1. In a system of representative delegations, the power of different delegations ought presumably to be proportional to the populations of their respective constituencies. I.e., the power of a delegation from a district of 300,000 ought to be three times that of one having a population of 100,000 In practice, political “weights” may be attached to districts of different sizes either by actual weighted votes cast by a single member or by multimember delegations. Consider a four-district legislature with district populations of 300,000, 500,000, 700,000, and 900,000. Each district has a representative for every 100,000 constituents. For simplicity, assume that the representatives of each particular district always bloc vote. Is the power of each delegation proportional to its population? [Hint: There are 16 different possible ways the delegations can vote. In how many of these does a particular delegation “make the difference” in forming a winning coalition?] See Morris v. Board of Supervisors of Herkimer County, 273 N.Y.S.2d 929 (1966) in which the Banzhaf analysis is cited as a basis for striking down a weighted representation scheme.
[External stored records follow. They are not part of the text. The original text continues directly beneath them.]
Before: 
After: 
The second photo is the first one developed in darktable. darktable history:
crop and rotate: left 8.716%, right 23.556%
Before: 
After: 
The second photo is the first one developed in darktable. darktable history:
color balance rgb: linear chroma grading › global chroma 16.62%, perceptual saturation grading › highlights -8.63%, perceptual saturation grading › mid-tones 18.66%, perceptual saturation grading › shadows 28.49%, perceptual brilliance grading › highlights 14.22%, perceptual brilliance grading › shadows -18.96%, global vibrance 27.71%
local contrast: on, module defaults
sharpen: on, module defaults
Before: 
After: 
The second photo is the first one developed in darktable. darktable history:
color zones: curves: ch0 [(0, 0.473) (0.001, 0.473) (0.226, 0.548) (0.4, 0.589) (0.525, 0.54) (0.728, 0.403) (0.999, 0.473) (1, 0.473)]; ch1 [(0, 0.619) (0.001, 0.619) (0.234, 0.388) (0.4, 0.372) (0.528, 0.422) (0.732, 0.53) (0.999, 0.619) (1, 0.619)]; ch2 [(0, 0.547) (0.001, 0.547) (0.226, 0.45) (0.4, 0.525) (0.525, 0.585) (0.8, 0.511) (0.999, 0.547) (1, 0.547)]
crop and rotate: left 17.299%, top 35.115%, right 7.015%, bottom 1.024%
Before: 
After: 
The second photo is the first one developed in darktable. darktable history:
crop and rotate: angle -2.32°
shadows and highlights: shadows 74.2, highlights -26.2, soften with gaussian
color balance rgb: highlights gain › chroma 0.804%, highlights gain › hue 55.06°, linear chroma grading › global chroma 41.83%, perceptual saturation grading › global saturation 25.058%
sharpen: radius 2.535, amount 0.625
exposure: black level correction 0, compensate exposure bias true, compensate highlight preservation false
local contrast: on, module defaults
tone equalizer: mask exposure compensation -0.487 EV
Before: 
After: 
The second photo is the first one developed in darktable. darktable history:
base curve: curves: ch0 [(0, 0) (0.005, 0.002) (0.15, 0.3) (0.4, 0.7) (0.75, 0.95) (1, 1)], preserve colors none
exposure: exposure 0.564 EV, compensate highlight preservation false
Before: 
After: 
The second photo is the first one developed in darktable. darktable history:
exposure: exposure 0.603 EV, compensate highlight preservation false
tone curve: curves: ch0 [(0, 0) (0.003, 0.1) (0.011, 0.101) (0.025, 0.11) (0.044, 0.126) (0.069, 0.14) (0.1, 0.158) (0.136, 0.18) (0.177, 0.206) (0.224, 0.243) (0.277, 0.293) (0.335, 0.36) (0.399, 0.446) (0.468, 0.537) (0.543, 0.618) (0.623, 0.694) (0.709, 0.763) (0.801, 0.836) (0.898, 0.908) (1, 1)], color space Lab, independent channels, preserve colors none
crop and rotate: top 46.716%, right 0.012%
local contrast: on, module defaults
2. Assume that the relative power of each delegation is properly proportional to its constituency size. The next question is the amount of power that any individual voter has over deciding the nature of the delegation. Again, for simplicity assume that each delegation is elected as a “slate.” There are two competing slates running in each district. In a district that has n+1 voters, it can be argued that a voter has power in those cases in which all other voters divide up into two coalitions of identical n/2 size, thus permitting a single voter to break the tie. Banzhaf shows that the proportion of such “tie” combinations is approximately equal to one divided by the square root of two times Pi times the number of voters, i.e., 1/(2Πn)1/2. [Banzhaf, “Multimember Districts * * *”, n. 28] Thus, the probability of being a tie-breaker is not inversely proportional to n, but rather to the square root of n; i.e., an individual’s power over his delegation declines less than proportionally as the size of the constituency increases. Does the Exhibit 2.14 accurately summarize these conclusions?